Овечка какое-то время молчит, потом все же продолжает:
- Все-таки долго здесь жить нельзя. С этим-то ты согласен?
- Попробуй, Овечка, - просит он. - Пока хотя бы две недели, до первого. Раньше первого мы ведь не можем отказаться.
Она соглашается не сразу. Она всматривается в их манеж, но теперь там ничего нельзя различить, - слишком темно. Потом вздыхает:
- Хорошо, милый, попробую. Но ты сам понимаешь, что такое долго невозможно вытерпеть, здесь мы никогда не будем счастливы!
- Спасибо, спасибо, - говорит он. - А остальное все устроится, должно устроиться. Все, что угодно, только не безработица.

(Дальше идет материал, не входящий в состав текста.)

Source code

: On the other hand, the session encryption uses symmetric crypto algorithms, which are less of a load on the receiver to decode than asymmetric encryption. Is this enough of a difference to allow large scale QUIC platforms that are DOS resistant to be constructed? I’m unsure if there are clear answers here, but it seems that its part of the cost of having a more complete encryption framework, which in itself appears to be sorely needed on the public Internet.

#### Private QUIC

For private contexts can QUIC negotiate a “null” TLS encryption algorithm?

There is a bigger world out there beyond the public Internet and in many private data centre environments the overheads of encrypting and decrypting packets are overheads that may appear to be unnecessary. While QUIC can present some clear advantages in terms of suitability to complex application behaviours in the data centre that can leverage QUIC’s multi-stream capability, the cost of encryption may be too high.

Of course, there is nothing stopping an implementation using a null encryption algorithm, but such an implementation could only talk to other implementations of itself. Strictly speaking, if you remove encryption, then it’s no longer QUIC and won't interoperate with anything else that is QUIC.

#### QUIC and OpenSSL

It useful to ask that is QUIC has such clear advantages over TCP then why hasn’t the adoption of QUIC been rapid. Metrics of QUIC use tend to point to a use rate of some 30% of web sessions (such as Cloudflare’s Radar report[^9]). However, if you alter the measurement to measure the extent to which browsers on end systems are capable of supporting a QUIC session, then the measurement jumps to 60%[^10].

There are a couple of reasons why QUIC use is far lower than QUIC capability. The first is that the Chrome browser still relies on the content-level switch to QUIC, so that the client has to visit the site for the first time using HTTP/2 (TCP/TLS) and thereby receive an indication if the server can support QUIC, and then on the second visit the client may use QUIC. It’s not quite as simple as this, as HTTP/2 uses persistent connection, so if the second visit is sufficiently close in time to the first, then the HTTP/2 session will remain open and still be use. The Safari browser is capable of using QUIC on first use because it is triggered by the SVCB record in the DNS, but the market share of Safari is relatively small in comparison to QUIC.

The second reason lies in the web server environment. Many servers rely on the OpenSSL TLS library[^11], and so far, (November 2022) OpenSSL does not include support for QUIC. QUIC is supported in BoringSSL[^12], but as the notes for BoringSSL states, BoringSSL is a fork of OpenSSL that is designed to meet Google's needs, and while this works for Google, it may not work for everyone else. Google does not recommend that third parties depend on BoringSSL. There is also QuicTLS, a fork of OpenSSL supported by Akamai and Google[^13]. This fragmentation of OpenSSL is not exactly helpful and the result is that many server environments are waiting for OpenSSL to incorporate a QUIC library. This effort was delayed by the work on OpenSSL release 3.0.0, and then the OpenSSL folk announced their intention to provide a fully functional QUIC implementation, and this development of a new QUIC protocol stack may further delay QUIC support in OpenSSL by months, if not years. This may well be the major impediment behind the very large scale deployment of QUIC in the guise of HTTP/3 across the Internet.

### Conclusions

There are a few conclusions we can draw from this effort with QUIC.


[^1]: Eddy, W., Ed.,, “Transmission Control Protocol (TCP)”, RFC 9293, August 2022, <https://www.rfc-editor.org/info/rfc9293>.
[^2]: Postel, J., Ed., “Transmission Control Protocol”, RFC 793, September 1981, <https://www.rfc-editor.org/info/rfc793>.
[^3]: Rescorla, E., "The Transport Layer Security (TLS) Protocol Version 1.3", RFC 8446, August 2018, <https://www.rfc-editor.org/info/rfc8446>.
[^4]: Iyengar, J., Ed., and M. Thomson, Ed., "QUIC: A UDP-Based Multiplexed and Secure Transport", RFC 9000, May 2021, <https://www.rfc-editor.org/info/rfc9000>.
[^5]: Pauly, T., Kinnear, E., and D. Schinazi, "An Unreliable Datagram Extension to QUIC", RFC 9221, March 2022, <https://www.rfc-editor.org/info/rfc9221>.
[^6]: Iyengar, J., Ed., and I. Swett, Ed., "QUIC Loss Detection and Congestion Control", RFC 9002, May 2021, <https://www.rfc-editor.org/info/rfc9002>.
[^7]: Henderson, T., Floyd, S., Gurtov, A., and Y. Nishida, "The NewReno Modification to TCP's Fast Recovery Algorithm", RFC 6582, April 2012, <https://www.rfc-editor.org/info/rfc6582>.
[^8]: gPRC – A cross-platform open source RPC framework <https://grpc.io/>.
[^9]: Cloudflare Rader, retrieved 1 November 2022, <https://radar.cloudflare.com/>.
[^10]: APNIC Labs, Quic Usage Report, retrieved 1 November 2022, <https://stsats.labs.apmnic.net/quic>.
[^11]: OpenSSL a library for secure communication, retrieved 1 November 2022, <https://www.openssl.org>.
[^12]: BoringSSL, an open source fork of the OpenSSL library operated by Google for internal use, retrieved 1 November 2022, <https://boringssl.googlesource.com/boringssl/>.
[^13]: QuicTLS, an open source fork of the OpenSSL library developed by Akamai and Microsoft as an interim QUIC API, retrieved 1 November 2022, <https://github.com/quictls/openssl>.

- Да, только не безработица, - соглашается и она. А затем они еще раз смотрят в окно на поля, на тихие, залитые лунным светом поля, и ложатся спать. Завешивать окна не нужно. Напротив никто не живет. И им кажется, что сквозь сон они слышат тихий плеск Штрелы.
ЧТО МЫ БУДЕМ ЕСТЬ? С КЕМ НАМ МОЖНО ТАНЦЕВАТЬ? НАДО ЛИ НАМ ТЕПЕРЬ ПОЖЕНИТЬСЯ?
В понедельник Пиннеберги сидят за утренним кофе, глаза у Овечки блестят.
- Ну, значит, сегодня примусь по-настоящему! - И, окинув взглядом "комнату ужасов", добавляет: - Я с этим старым хламом расправлюсь! - Затем, посмотрев в чашку: - Как тебе нравится кофе? Двадцать пять процентов настоящего.
- Ну, раз уж ты хочешь знать…
- Ведь мы же решили наводить экономию…
В ответ на это Пиннеберг заявляет, что по утрам он всегда позволял себе "настоящий" кофе. А она разъясняет ему, что на двоих надо больше денег, чем на одного. А он говорит, что всегда слышал, будто одному жить дороже, что питаться дома двоим дешевле, чем одному в ресторане.
Завязывается долгий спор, но вдруг Пиннеберг спохватывается:
- Черт возьми! Мне пора!
Она провожает его до двери. Он уже почти сошел вниз, И тут Эмма зовет его:
- Мальчуган, милый, постой! Что мы сегодня будем есть?
- Что хочешь! - кричит он в ответ.
- Нет, скажи, скажи, пожалуйста! Я же не знаю…
- Я тоже не знаю! - Дверь захлопывается.
Она бросается к окну. Он уже на улице. Сперва он машет рукой, потом платком, а она до тех пор не отходит от окна, пока он не миновал фонарь и не исчез за углом желтоватого дома. Теперь Овечка впервые за свою двадцатидвухлетнюю жизнь сама располагает своим утром, своей квартирой, сама должна придумать меню. Она приступает к работе.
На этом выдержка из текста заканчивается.